The Sun Grid Engine is a tool that makes a network of compute
resources into a "grid" where users can submit jobs and have them queued
and redistributed to run on resources anywhere on the grid as they
become available. It contains at least provisional abilities to manage
policy on grid resources that are also interactive workstation -- to
stop grid tasks "instantly" if the interactive users types or moves a
mouse. It also contains provisional abilities to handle code migration
with checkpoints. It operates in userspace (requires no kernel
modifications or modules) via daemons.
Parenthetical Aside With all those advantages, it is nearly
ideal for clusters devoted to embarrassingly parallel tasks. The only
catch is that it is SO powerful, and intended to build and run on SO
many architectures, that one gets the definite feeling that it would
build more simply and work better if most of those architectures were
trashed and energy focused on linux and gcc-based systems. aimk, for
example, is something I once played with and even hacked for my own
extensive use back when I was managing a highly heterogeneous Unix
network. Ah, what a child I was.
Eventually I sobered up and realized that heterogeneity is the root
of a lot of evil where systems management and application developement
are concerned, and that I really wanted NOT to EVER AGAIN have to screw
around with where this particular flavor of Unix keeps that particular
include file and how to hack and patch the code if the file (and its
associated library) were different and possibly incompatible.
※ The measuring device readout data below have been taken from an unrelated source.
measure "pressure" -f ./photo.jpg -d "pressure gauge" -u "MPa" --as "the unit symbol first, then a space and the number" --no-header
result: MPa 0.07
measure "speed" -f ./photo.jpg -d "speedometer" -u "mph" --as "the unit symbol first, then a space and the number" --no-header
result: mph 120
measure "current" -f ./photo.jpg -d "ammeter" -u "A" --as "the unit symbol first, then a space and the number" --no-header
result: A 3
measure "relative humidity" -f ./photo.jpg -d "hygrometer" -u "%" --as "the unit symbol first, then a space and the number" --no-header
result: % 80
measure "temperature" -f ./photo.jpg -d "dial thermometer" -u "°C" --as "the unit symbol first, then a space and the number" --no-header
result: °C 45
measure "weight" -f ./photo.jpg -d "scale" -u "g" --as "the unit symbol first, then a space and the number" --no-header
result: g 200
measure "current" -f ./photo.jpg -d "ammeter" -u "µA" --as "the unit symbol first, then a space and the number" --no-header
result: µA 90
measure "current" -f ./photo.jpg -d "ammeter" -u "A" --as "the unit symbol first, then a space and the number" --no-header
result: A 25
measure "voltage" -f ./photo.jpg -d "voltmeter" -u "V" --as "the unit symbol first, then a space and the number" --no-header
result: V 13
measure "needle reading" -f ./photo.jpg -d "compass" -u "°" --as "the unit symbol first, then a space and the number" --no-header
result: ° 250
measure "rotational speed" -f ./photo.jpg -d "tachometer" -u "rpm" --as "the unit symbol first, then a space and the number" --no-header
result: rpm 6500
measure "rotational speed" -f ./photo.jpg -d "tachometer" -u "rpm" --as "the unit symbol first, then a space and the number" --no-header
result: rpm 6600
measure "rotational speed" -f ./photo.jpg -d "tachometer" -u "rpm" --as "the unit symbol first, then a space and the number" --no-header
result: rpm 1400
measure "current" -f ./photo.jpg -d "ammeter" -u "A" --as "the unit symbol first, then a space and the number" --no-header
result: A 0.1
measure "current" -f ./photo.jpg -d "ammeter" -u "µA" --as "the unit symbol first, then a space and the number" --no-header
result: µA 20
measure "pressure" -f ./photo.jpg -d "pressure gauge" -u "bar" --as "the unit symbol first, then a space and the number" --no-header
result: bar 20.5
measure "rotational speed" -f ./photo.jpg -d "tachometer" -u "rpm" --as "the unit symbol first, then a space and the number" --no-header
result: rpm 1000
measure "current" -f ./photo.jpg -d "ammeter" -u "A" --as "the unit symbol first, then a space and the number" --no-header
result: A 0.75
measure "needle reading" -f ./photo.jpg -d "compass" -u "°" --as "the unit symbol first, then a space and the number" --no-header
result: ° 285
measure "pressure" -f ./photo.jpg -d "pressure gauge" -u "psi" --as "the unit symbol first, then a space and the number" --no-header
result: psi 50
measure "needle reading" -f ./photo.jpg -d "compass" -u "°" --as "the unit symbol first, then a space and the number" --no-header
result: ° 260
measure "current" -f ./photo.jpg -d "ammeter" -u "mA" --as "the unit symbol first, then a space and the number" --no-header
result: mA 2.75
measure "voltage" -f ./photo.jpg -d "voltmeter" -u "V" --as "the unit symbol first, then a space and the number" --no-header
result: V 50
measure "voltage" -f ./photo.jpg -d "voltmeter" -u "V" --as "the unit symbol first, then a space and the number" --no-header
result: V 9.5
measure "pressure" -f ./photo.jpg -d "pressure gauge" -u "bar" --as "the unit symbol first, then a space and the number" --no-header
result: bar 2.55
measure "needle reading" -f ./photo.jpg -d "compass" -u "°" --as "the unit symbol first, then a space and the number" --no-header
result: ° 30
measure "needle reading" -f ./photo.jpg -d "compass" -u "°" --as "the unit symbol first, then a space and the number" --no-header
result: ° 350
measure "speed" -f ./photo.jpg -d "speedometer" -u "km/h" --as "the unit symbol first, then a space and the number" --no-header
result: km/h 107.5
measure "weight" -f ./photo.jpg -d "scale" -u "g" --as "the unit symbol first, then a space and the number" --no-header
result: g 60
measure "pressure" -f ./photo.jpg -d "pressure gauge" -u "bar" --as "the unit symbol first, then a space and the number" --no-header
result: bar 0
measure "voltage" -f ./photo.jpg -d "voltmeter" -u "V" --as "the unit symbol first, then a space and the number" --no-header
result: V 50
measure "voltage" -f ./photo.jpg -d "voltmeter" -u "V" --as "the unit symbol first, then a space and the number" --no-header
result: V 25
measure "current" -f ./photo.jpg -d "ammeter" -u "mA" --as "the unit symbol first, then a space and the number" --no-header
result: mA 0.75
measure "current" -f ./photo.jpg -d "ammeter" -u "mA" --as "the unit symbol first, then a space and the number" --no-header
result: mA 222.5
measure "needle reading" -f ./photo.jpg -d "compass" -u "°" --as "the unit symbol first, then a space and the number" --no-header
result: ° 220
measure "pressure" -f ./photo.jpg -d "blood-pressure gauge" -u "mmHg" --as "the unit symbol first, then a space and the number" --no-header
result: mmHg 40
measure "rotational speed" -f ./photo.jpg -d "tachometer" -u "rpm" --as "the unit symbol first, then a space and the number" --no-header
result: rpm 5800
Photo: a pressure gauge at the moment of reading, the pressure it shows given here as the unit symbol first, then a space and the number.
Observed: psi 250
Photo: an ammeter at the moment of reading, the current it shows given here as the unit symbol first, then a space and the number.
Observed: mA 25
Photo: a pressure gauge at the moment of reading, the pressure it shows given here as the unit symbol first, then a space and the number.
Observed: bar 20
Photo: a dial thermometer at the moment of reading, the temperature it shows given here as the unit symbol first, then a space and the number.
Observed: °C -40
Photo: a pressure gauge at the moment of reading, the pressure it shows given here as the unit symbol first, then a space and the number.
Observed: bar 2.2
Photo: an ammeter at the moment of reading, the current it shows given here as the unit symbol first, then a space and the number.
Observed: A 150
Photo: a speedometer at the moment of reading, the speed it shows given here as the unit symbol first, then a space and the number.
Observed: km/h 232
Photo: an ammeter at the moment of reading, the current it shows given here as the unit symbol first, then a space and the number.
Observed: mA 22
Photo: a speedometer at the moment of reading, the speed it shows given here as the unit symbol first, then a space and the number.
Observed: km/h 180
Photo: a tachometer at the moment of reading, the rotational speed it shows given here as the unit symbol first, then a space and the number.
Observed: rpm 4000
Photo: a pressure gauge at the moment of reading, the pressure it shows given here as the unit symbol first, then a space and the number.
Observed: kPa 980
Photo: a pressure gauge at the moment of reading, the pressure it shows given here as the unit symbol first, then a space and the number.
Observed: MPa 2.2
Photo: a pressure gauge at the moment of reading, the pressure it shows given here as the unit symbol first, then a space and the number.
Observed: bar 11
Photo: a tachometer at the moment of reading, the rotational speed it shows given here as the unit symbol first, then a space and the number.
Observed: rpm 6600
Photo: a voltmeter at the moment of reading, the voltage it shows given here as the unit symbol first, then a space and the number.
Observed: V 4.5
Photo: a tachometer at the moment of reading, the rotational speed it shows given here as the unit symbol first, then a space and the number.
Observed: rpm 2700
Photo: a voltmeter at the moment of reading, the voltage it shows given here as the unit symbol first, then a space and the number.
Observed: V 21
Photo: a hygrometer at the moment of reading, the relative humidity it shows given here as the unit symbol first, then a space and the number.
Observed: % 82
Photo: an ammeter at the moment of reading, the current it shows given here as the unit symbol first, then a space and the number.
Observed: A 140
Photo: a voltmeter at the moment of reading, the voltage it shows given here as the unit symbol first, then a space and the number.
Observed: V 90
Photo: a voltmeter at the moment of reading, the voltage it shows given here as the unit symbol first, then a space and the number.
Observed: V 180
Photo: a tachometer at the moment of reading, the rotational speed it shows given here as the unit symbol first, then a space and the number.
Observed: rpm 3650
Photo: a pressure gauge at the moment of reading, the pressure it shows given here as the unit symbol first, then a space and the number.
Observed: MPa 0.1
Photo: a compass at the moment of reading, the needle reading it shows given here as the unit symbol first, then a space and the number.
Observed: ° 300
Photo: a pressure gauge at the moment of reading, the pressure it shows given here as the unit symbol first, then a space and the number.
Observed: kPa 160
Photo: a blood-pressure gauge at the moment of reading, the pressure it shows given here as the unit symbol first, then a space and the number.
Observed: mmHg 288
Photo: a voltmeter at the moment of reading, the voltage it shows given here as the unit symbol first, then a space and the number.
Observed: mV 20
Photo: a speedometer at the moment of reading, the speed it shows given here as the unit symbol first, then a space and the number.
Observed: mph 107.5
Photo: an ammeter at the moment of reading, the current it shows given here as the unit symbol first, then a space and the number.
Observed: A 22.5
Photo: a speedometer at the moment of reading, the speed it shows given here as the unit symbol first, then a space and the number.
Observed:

Especially in a complex application with many contributing developers
and nonlinear constraints (like support by Sun, making it impolitic for
a Sun build ever to break) where somebody working on architecture X can
break the hell out of architecture Y and not have the fact revealed
until extensive testing has occurred on all the A-Z architectures
"supported", requiring yet another #ifdef instrumentation.
Still, SGE (like PVM) will undoubtedly prove to be worth the hassle
in the long run. In the meantime, one can only ask WHY the developers
put four or five steps into the README.BUILD instead of providing a
single script entitled "build.sh" or (better yet) a toplevel makefile
with autodocumenting targets? So fine, maybe aimk is great, but normal
humans have never used it so hide it behind regular old make. Or why
they use the incredibly arcane aimk at all instead of Gnu's autoconf
(intended to satisfy the same purpose, but a lot more modern and in
common enough use to actually be functional)? Or (being the linux bigot
that I am:-) they don't just scrap even this and focus on linux/gcc
builds only with a Makefile a child could understand?:-p
Our site REQUIRES rpm's (ideally built from src rpm's so they can
easily be REbuilt) for scalable management purposes. Building SGE into
portable RPM form looks like it will be a truly joyful process.
Especially given that following the strict instuctions in README.BUILD
on a clean checkout from the CVS tree has failed every time I've tried
it, most recently on a perfectly updated RH 7.3 system. For that
reason I've been slow to get enthused, although this summer I may have
the time required to get over the initial build blues.